I don't like chasing technology fads. It's important to maintain a healthy level of skepticism, so you don't waste your time, or even end up making some expensive mistakes.

If your skepticism is too well-developed, however, you might overlook some solutions to your thorny problems.

The debate about microservices is important, insofar as they are not a silver bullet, and you could wind up in trouble if you think you can just "sprinkle some microservices on it" and then lean back and watch the magic happen. See this post by Martin Fowler about what kind of processes you should have in place before it makes sense to try to introduce microservices to your architecture.

But sometimes our debates are unproductive, because we get hung up on less relevant details, like how many lines of code makes it "micro," or whether serverless makes microservices obsolete. For me, that's like arguing over what color the paint job should be when you really should be deciding whether you're getting a car, a truck, or a city bus.

The real power unlocked by microservices is not about the particulars of the technology choices you make. What it's really about is enabling a workflow whereby a small team can deliver at whatever cadence they like best with no handoffs required to any other group. I call this partitioning the value streams. In waterfall workflows, we throw things over the wall and wait. We might get some feedback days later and then start the cycle again. One of the great paradoxes of software development is that we can deliver faster and reduce risk at the same time.

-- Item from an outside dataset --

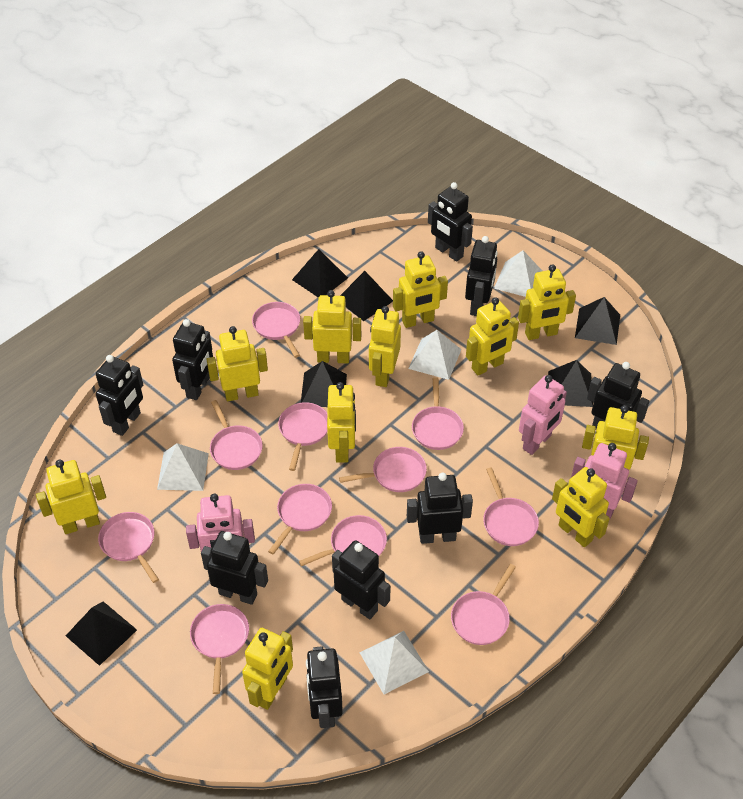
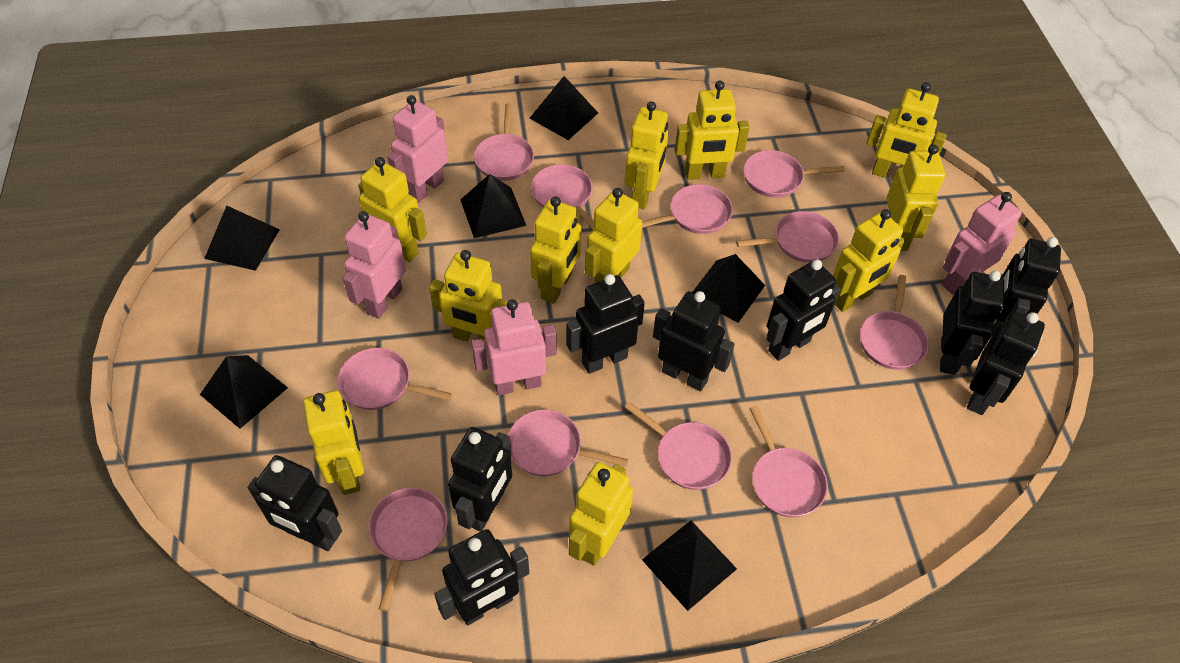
pink robot: 3 -> 4
white pyramid: 4 -> 0

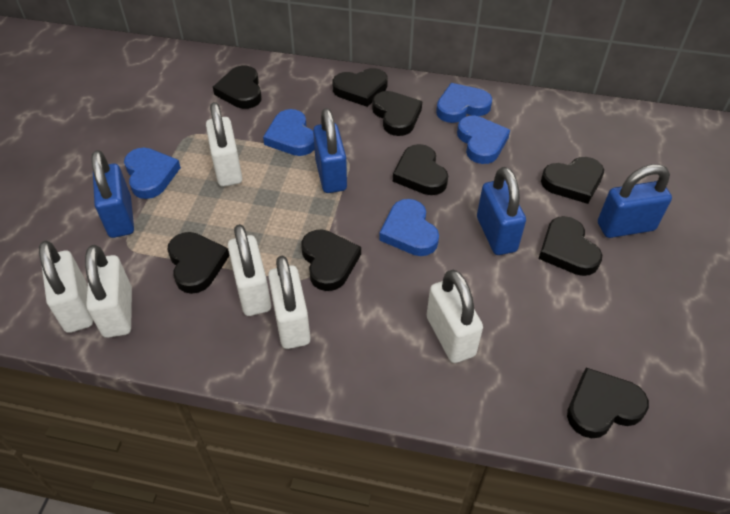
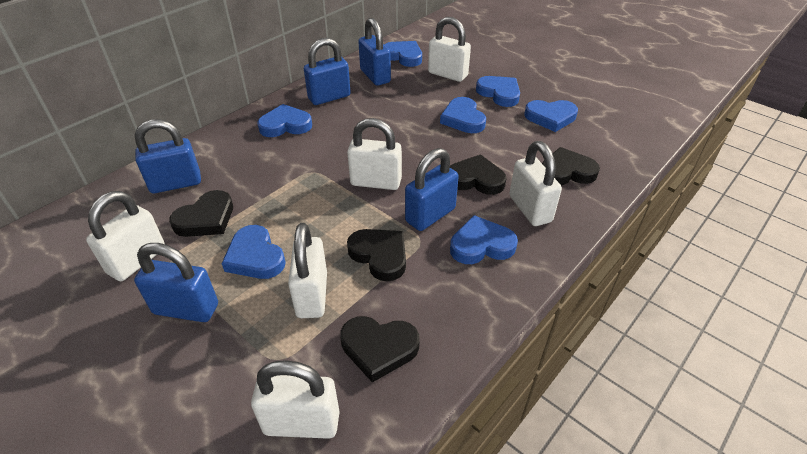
black heart: 9 -> 5
blue heart: 5 -> 7
blue padlock: 4 -> 5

Imagine a company that has grown quickly, but is still not large. They have a monolithic application that is released once a week, and is feature-frozen a week before that. They're up to about two dozen full-time software engineers, so they're starting to feel the coordination overhead of working on a single large component. Here's a partial list of problems routinely faced by this group that are also solved by partitioning the value streams:

  • someone writes an inefficient database query, and the whole business goes down
  • the CI/CD build takes ten minutes to run, and if any change is made to main while that happens, it has to start over
  • people race to get their changes in before the feature freeze. If you make the cutoff, your changes will go live in a week. If you miss the cutoff, it takes two weeks to ship
  • a bug in a minor feature can take the whole business down, so a change to anything necessitates performing hours of regression testing on everything
  • some engineers want to be consulted in case something they wrote is going to be changed
  • the monolith can scale horizontally, but it is not possible to scale high-demand APIs independently of low-demand APIs
  • innovating is so risky that experiments are discouraged and the default answer is "no"
  • people responding to incidents are unlikely to have worked on the part of the application that is misbehaving
  • availability of the system is only as good as the least available subsystem
  • the dependency graph of the code is unreadable
  • the codebase suffers from high coupling and low cohesion
  • since deploys are not from trunk, it's necessary to forward port patches from the release candidate to main

As long as there are organizations addressing these problems (and others) with microservices, the argument that it's a technology fad does not hold any water.